Shares in Alcoa, which has struggled with its downstream and aerospace divisions in recent years, are little changed from two years ago, despite a 57 percent rise in world aluminium prices set by the London Metal Exchange.
Shares in the much smaller Alumina have faired a bit better, rising 30 percent since May 2004.
Thanks to a boom in demand for nickel, iron ore, copper and other mineral commodities, BHP Billiton and Rio Tinto export en masse to fast-industrialising but resource-starved China. BHP Billiton's shares over the same period are up 140 percent and Rio Tinto shares are 122 percent higher.
But the one thing China does not need is aluminium, said UBS Warburg analyst Glyn Lawcock.
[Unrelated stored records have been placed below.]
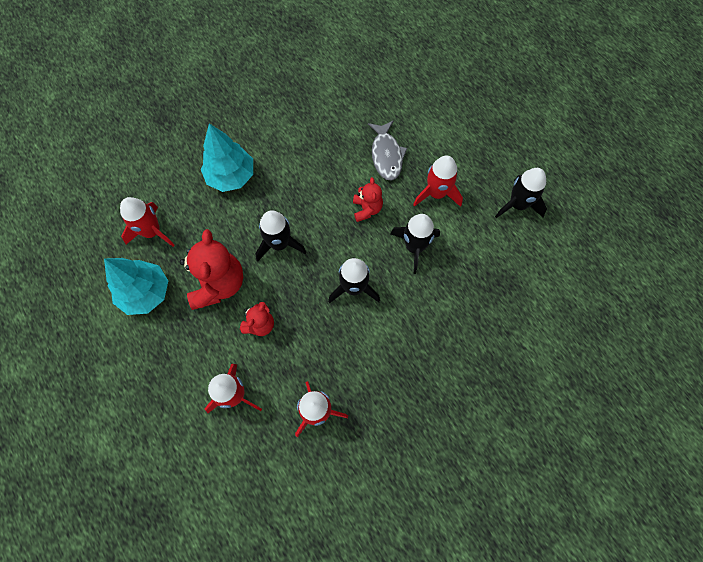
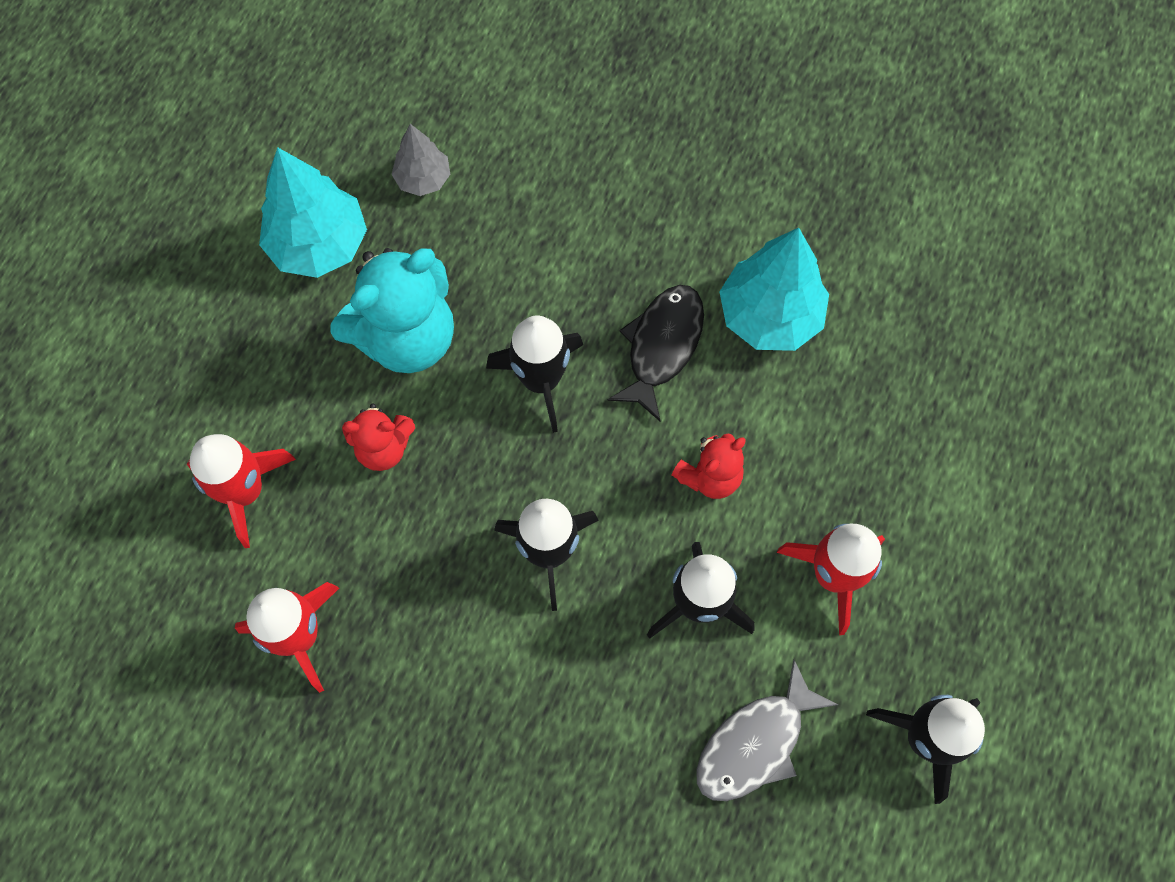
camera: 55 degrees right, 0 degrees up
red rocket [120,197,175,247] -> grey tree [391,124,450,196]
red teddy bear [180,229,243,310] -> turquoise teddy bear [331,248,454,373]
turquoise tree [201,124,253,192] -> turquoise tree moved to [719,228,829,351]
grey fish [368,120,407,181] -> grey fish moved to [696,660,839,801]
none -> black fish [607,285,704,421]

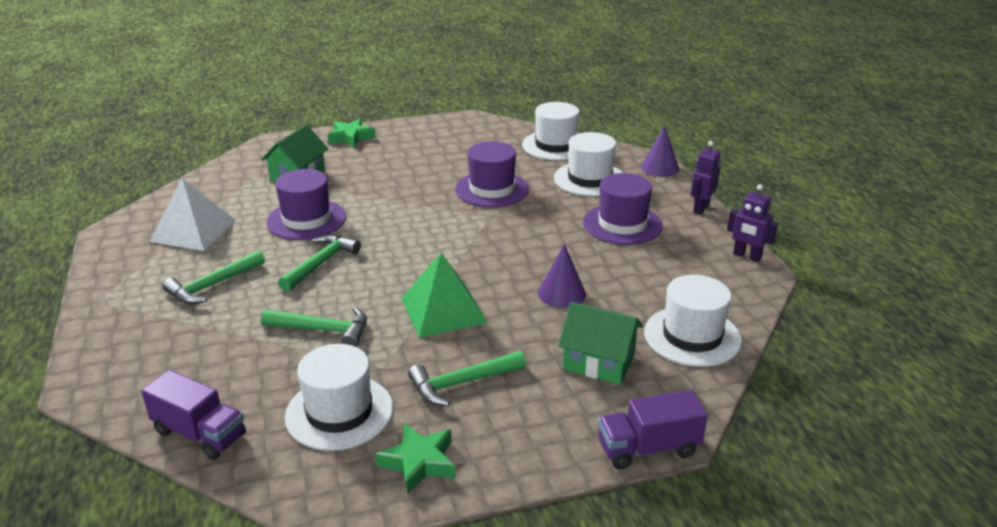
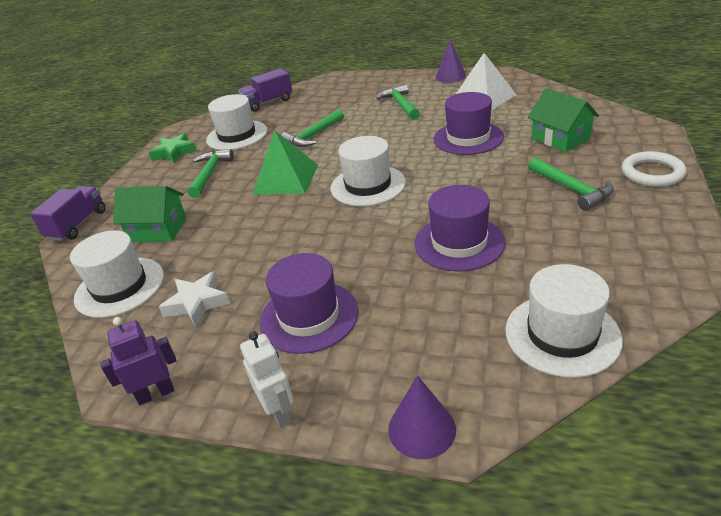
camera: 125 degrees right, 5 degrees up
green hammer [278,234,361,291] -> green hammer moved to [528,157,614,211]
green star [328,119,376,148] -> white ring [622,151,687,187]
purple cone [538,244,586,308] -> purple cone moved to [436,40,466,83]
white hat [554,132,623,196] -> white hat moved to [331,136,406,206]
green house [558,302,643,384] -> green house turned 45 degrees clockwise [113,186,187,242]
purple robot [690,141,720,215] -> white robot [240,331,294,428]
none -> white star [159,271,230,327]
''Alcoa has been a dog of a performer, considering the rest of the industry has been going ballistic over the last two years,'' he said.
GROWTH IN ALUMINIUM Rising demand for aluminium could come from a range of countries, including India and Southeast Asia to the Middle East, South Africa and Eastern Europe.
Rio Tinto, which turns out nearly one million tonnes of aluminium via its Comalco smelters in Australia and New Zealand, last week signalled it saw future growth in the sector and would help fund plans to build a giant smelter in Abu Dhabi in the United Arab Emirates.
A takeover of Alcoa, which was started in the 1800's as the Pittsburgh Reduction Company, and Alumina, formed in 2002 by a break-up of Western Mining's nickel and alumina divisions, would end former Western Mining Managing Director Hugh Morgan's quest to assemble prime takeover targets.
While BHP bought the nickel arm, Alumina remains independent.
Alumina's plans to boost alumina output capacity by 3.2 million tonnes by 2009 was appealing to both companies. It takes about two tonnes of alumina, derived from bauxite, to make a tonne of aluminium.
But analysts noted that China was stepping up its own production of alumina, possibly with the help of neighbouring Russia, which could eventually undermine demand.